TOKYO—In, out. In, steal a punch, out. In, snap his head’s foe, out. In, out. Until Carlo Paalam was irreversibly in the final, the last of the gallant Philippine boxers still alive in the hunt for a gold.

The fleet-fisted flyweight outfoxed Japanese foe Ryomei Tanaka in their boxing semifinal on Thursday in the Tokyo Olympics, barging into the gold medal round at Kokugikan Arena here.

“Coach Don [Abnett] told me to just steal a punch every time and use my speed and smarts,” the 23-year-old Paalam told journalists in Filipino after the match. “That’s my game, using my smarts and moving a lot. Brains and faith in myself.”

Brains plus faith plus a lot of hand and foot speed. Paalam used those as currency to book a spot in the gold medal bout on Saturday, where he will face Great Britain’s Galal Yafai, who advanced by beating Saken Bibossinov of Kazakhstan in their half of the semifinal bracket via a split decision later in the day.

“I’ll do my best [in the final],” he said.

Toying with foe

The dominant Paalam toyed with Tanaka all match long, delivering telling blows that rocked the Japanese and then whisking away from trouble, leaving the hometown bet swinging wildly at air for two rounds.

The only time Paalam was in trouble in that span was when one of those wild punches struck him at the back of his head hard enough that he had to clinch his opponent’s legs to steady himself.

“The ring, I know, was straight. But after the hit, it looked…” Paalam said, gesturing a steep incline and then laughing.

But that, and a desperate rally in the third round where the only bright spots for Tanaka, who was thoroughly dominated, even if he didn’t see it that way.

“I played the best match ever so I don’t regret anything,” Tanaka said through an interpreter. “I don’t feel I lost because the opponent was very good; I just lost to myself.”

It didn’t look that way at all.

Paalam seemed to be pulling the strings of the fight all afternoon, something made possible by a game plan that the Cagayan de Oro-born boxer executed to perfection.

“Carlo’s opponent was strong,” said coach Don Abnett. “The tactic was not to counterpunch him. If you counterpunch him, that would give him the opportunity to walk forward and show his strength. Carlo met him at the front and tried to anticipate what punch he was gonna throw and then beat him to the punch—rather than counterattack—and then move using one or two punches.”

Japanese down big

Tanaka came alive in the third round, but with him down, 20-18, in all five judges’ scorecards, he needed a big ending to the match. That made him pretty obvious—he was hunting the Filipino’s head—and made it easier for Paalam to defend against his combinations. Bobbing and weaving and ducking under huge hooks, Paalam crossed to the finish safely, leaving no doubt who the winner was.

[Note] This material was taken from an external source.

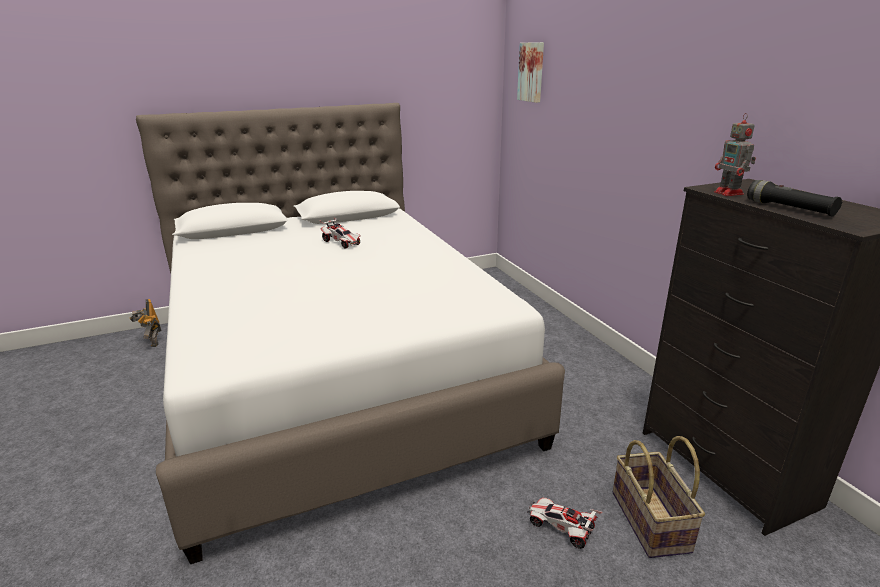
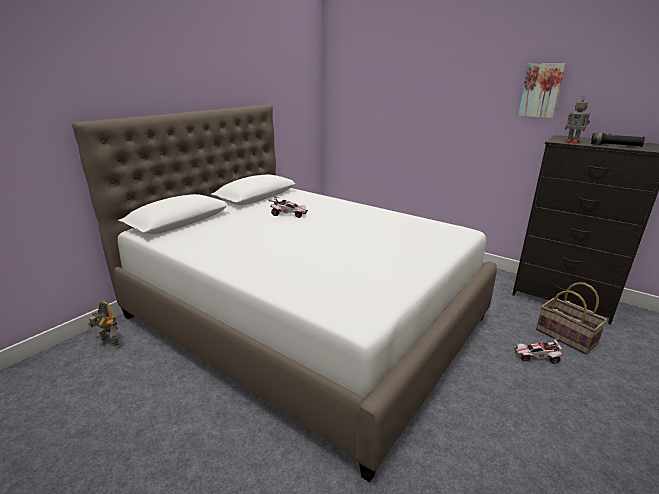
camera: 30 degrees left, 0 degrees up
(532, 72) = (355, 79): picture -> picture (541, 90)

Guaranteed the silver, Paalam said he won’t take anything for granted and will continue preparing hard for the fight that could give the country its second gold in the Summer Games, after going 97 years of Olympic participation without ever winning a single one.

“All of us here [in the Olympics] train the same,” Paalam said. “We have the same preparation and the only difference is heart and faith in God. That’s what I believe in.”